We are calculating the future value of an investment after 3 years. This will be calculated as follows:
FV = $2000*(1.06)3 = $2382.03
Example 2
Your target is to have $10,000 saved in your account in 5 years. How much money should you invest now to reach your target in 5 years when your investment account earns you 8% per annum?
We are calculating the present value of a future cash flow. This will be calculated as follows:
PV = $10,000/(1.08)^5 = $6805.83
This means that if you invest 46805.83 now for 5 years at 8% interest rate per annum, you will receive $10,000 at the end of 5 years.
A common assumption in both the above problems was that the frequency of compounding was annual. That is, the interest is compounded only annually. However, this is not always the case. The frequency of compounding could be anything, most commonly being, monthly, quarterly, semi-annually, or annually. Let’s look at how our future value and present value will change if we use a different frequency of compounding.
Example 1 (With Quarterly Compounding)
In our first example, if the compounding frequency was quarterly, then how much will our investment grow to?
Step 1: Calculate the quarterly rate
Quarterly rate = 6%/4 = 1.5%
Step 2: Calculate number of compounding periods
Compounding periods = 3 years * 4 = 12 periods
Step 3: Calculate Future Value
FV = $2,000*(1.015)^12 = $2391.24
As you can see, the future value based quarterly compounding is more than future value based on annual compounding.
Note that we could also calculate the effective annual yield and then calculate future value as shown below:
EAY = (1.015)^4 – 1 = 6.13635%
FV = $2,000(1.0613635)^3 -1 = $2,391.24
Note that both the methods produce same results.

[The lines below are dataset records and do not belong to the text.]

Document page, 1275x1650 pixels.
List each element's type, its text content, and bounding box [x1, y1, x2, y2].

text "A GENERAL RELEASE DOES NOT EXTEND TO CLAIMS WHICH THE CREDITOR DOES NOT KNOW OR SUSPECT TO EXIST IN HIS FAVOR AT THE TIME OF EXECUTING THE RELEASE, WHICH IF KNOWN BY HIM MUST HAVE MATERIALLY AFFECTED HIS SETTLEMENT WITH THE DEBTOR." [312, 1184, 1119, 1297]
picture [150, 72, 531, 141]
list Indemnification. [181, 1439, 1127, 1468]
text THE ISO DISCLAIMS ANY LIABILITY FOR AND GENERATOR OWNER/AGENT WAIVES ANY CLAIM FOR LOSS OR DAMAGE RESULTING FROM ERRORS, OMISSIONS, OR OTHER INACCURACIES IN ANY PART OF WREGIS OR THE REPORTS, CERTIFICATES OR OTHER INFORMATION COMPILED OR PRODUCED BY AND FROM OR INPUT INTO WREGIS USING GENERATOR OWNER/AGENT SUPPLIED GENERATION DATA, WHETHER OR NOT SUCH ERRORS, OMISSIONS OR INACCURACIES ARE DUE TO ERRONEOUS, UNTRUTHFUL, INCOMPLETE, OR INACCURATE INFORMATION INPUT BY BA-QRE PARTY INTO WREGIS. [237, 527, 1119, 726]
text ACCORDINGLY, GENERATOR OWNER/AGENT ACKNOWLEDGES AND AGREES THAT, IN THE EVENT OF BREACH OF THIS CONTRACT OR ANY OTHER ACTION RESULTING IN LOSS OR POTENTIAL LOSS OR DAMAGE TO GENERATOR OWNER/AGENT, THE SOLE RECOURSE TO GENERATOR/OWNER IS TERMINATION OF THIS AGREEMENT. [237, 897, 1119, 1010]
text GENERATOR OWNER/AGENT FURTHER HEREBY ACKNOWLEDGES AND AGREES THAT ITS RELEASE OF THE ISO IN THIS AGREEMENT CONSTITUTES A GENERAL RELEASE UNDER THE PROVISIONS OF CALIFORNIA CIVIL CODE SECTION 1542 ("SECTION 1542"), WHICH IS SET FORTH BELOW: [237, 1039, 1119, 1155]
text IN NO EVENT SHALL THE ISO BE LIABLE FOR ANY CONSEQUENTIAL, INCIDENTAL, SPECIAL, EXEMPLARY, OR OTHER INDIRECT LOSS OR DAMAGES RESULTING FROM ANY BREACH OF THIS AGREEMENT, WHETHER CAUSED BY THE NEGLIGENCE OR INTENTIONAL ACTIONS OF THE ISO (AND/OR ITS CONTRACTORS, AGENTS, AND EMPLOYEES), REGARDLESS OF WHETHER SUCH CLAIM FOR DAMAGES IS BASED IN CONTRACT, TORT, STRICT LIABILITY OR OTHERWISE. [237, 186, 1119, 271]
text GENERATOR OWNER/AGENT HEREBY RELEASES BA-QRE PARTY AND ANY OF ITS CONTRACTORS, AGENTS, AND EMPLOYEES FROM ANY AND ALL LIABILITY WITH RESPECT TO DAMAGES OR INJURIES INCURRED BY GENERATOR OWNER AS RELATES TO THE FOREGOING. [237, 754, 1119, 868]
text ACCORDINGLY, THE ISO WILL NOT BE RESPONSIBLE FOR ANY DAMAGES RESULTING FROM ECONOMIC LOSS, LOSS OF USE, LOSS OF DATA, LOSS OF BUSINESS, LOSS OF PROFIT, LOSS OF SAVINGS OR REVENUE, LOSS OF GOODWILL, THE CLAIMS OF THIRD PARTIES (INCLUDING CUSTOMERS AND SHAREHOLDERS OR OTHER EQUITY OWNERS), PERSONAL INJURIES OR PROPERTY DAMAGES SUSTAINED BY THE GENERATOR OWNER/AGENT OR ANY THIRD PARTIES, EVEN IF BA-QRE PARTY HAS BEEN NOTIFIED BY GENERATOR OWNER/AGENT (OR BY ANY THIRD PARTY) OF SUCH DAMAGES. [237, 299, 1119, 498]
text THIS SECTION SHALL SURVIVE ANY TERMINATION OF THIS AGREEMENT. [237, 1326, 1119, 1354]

Example 2 (With Monthly Compounding)
In our second example, if the compounding frequency was monthly, how much should we invest now to reach our target of $10,000 in 5 years with an annual interest rate of 8%?
The monthly rate is 8%/12 = 0.667% and the number of compounding periods is 5*12 = 60.
PV = $10,000/(1.00667)^60 = $6710.77
As you can see, with monthly compounding we need to invest less to reach our target.